§ Written instruction
Copy each line of the items below word for word, keeping every rank and name in its original order.
### Material to process
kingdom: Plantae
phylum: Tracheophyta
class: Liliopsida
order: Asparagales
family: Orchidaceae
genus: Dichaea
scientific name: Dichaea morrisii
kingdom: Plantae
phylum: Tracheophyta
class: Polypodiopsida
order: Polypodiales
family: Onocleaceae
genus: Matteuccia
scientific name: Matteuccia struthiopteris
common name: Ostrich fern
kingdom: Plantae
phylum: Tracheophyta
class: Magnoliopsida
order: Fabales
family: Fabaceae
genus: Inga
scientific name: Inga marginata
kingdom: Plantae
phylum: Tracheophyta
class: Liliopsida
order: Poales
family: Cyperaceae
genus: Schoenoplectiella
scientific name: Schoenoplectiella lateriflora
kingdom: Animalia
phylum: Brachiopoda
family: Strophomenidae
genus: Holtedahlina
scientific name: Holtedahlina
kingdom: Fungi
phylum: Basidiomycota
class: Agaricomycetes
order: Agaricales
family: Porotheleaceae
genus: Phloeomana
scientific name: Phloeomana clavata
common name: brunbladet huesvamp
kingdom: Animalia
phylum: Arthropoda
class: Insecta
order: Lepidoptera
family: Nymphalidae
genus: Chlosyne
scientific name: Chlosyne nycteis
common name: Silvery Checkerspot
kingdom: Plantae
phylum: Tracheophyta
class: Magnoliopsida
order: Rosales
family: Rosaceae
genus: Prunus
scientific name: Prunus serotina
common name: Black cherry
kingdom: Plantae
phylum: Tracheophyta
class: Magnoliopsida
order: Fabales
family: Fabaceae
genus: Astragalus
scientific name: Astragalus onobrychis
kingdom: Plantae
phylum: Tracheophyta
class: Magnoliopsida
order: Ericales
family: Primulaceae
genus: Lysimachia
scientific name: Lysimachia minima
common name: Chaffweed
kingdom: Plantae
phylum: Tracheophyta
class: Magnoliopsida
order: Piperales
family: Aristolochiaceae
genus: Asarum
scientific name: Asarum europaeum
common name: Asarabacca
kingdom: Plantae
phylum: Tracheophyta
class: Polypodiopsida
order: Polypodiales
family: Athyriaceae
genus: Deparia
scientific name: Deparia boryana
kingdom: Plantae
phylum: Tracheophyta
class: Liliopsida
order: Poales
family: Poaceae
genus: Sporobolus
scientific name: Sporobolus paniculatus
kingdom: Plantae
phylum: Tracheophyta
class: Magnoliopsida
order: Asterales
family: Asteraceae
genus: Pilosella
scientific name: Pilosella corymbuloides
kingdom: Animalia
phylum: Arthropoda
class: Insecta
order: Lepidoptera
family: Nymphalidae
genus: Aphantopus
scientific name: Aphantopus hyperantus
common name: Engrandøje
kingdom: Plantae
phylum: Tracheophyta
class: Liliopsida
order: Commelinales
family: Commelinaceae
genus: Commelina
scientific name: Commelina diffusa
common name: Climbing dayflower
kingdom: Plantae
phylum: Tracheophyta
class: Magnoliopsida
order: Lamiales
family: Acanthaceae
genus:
######
§ Written response
kingdom: Plantae
phylum: Tracheophyta
class: Liliopsida
order: Asparagales
family: Orchidaceae
genus: Dichaea
scientific name: Dichaea morrisii
kingdom: Plantae
phylum: Tracheophyta
class: Polypodiopsida
order: Polypodiales
family: Onocleaceae
genus: Matteuccia
scientific name: Matteuccia struthiopteris
common name: Ostrich fern
kingdom: Plantae
phylum: Tracheophyta
class: Magnoliopsida
order: Fabales
family: Fabaceae
genus: Inga
scientific name: Inga marginata
kingdom: Plantae
phylum: Tracheophyta
class: Liliopsida
order: Poales
family: Cyperaceae
genus: Schoenoplectiella
scientific name: Schoenoplectiella lateriflora
kingdom: Animalia
phylum: Brachiopoda
family: Strophomenidae
genus: Holtedahlina
scientific name: Holtedahlina
kingdom: Fungi
phylum: Basidiomycota
class: Agaricomycetes
order: Agaricales
family: Porotheleaceae
genus: Phloeomana
scientific name: Phloeomana clavata
common name: brunbladet huesvamp
kingdom: Animalia
phylum: Arthropoda
class: Insecta
order: Lepidoptera
family: Nymphalidae
genus: Chlosyne
scientific name: Chlosyne nycteis
common name: Silvery Checkerspot
kingdom: Plantae
phylum: Tracheophyta
class: Magnoliopsida
order: Rosales
family: Rosaceae
genus: Prunus
scientific name: Prunus serotina
common name: Black cherry
kingdom: Plantae
phylum: Tracheophyta
class: Magnoliopsida
order: Fabales
family: Fabaceae
genus: Astragalus
scientific name: Astragalus onobrychis
kingdom: Plantae
phylum: Tracheophyta
class: Magnoliopsida
order: Ericales
family: Primulaceae
genus: Lysimachia
scientific name: Lysimachia minima
common name: Chaffweed
kingdom: Plantae
phylum: Tracheophyta
class: Magnoliopsida
order: Piperales
family: Aristolochiaceae
genus: Asarum
scientific name: Asarum europaeum
common name: Asarabacca
kingdom: Plantae
phylum: Tracheophyta
class: Polypodiopsida
order: Polypodiales
family: Athyriaceae
genus: Deparia
scientific name: Deparia boryana
kingdom: Plantae
phylum: Tracheophyta
class: Liliopsida
order: Poales
family: Poaceae
genus: Sporobolus
scientific name: Sporobolus paniculatus
kingdom: Plantae
phylum: Tracheophyta
class: Magnoliopsida
order: Asterales
family: Asteraceae
genus: Pilosella
scientific name: Pilosella corymbuloides
kingdom: Animalia
phylum: Arthropoda
class: Insecta
order: Lepidoptera
family: Nymphalidae
genus: Aphantopus
scientific name: Aphantopus hyperantus
common name: Engrandøje
kingdom: Plantae
phylum: Tracheophyta
class: Liliopsida
order: Commelinales
family: Commelinaceae
genus: Commelina
scientific name: Commelina diffusa
common name: Climbing dayflower
kingdom: Plantae
phylum: Tracheophyta
class: Magnoliopsida
order: Lamiales
family: Acanthaceae
genus:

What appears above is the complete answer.